Apesar do roteiro desenvolver um pouco mais da história de cada protagonista, ainda continua preso no mesmo modus operandi. Isso faz com que a trama se torne repetitiva e, em alguns momentos, um pouco previsível. A falha principal é tentar aprofundar a personalidade dos integrantes da Umbrella Academy e não saber equilibrar isso com o decorrer da trama. Por esse motivo, o público acaba a temporada cheio de suposições e perguntas que não foram respondidas.
Mas a produção ainda consegue se safar de grandes furos de roteiro, como os que foram vistos na quarta temporada de Stranger Things, lançada um mês antes. As duas séries contam com um grande elenco e uma história cheia de personagens, porém, The Umbrella Academy consegue se livrar do sentimento de pressa. Ou seja, apesar do enredo repetitivo e dos diversos personagens, a história criada por Gerard Way e o brasileiro Gabriel Bá, apresenta certa fluidez e deixa o espectador ansioso por mais – mas não do mesmo.
Para acertar nas próximas temporadas, The Umbrella Academy precisa fugir da trama do fim do mundo e começar a investir em pontos diferentes. Com o final apresentado no último episódio, os produtores precisam encontrar saídas para certos problemas, como o envelhecimento de Aidan Gallagher — isso porque a terceira temporada se passa apenas 28 dias após o fim da primeira, e o intérprete de Cinco já aparenta estar bem mais velho. Sem contar a existência do Hotel Oblivion em outra dimensão, a descendência alien de Reginald e o surgimento dos poderes da Umbrella, que são exemplos que permanecem sem explicação.

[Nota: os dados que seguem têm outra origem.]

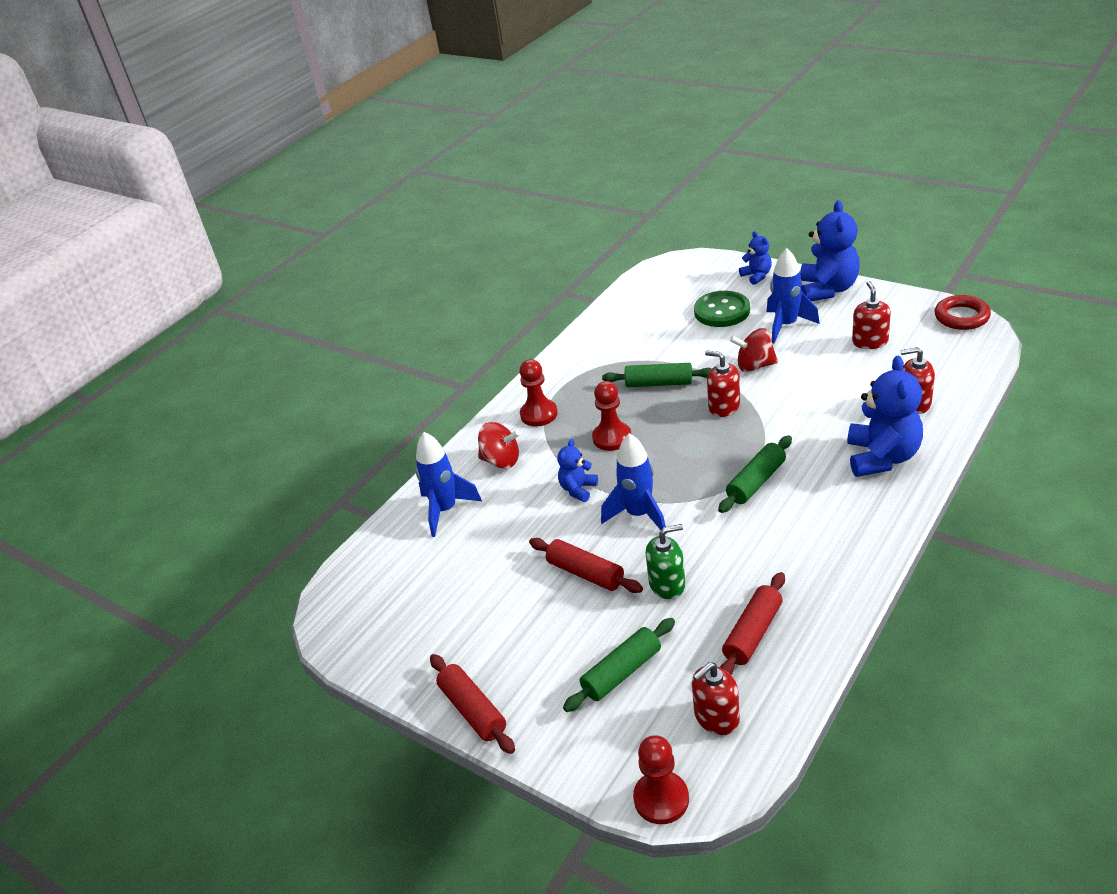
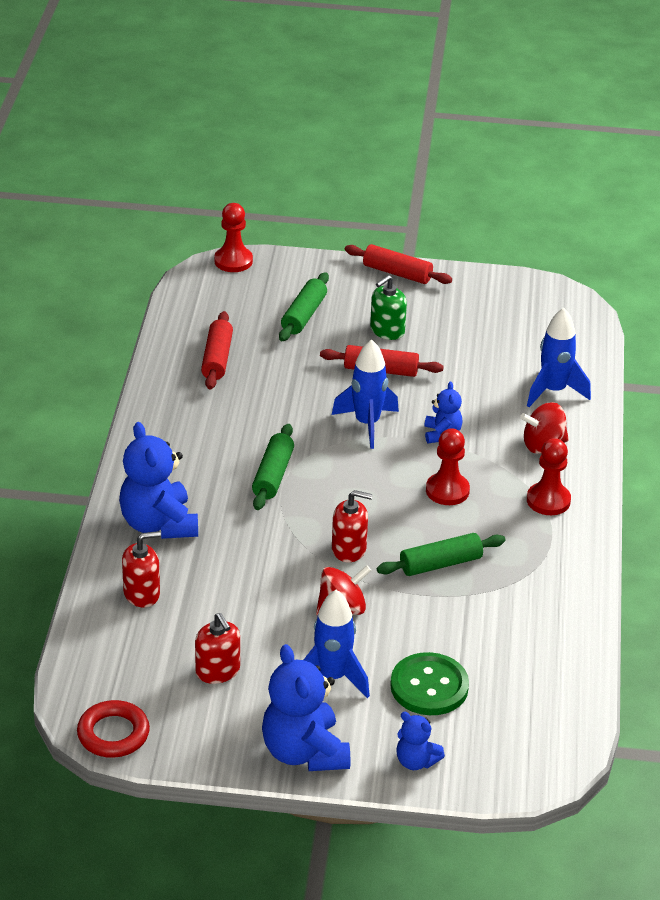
camera: 145 degrees right, 0 degrees up
green soap dispenser [646,524,685,599] -> green soap dispenser moved to [370,275,407,340]
red soap dispenser [692,662,740,735] -> none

Com a faca e o queijo na mão, tudo que a equipe de produção precisa é inovar no que vem por aí. Como o gibi de Umbrella Academy ainda não tem uma atualização, afinal a terceira HQ, de 12 de junho de 2019, foi a última a ser publicada além do spin-off focado na vida de Klaus, os roteiristas precisam encontrar uma forma de guiar a história sem seguir o mesmo caminho pela quarta vez. Além disso, o desenrolar do terceiro ano abre porta para diversas possibilidades e enredos que fogem do ciclo infinito de ‘tentar sair da caverna do dragão’.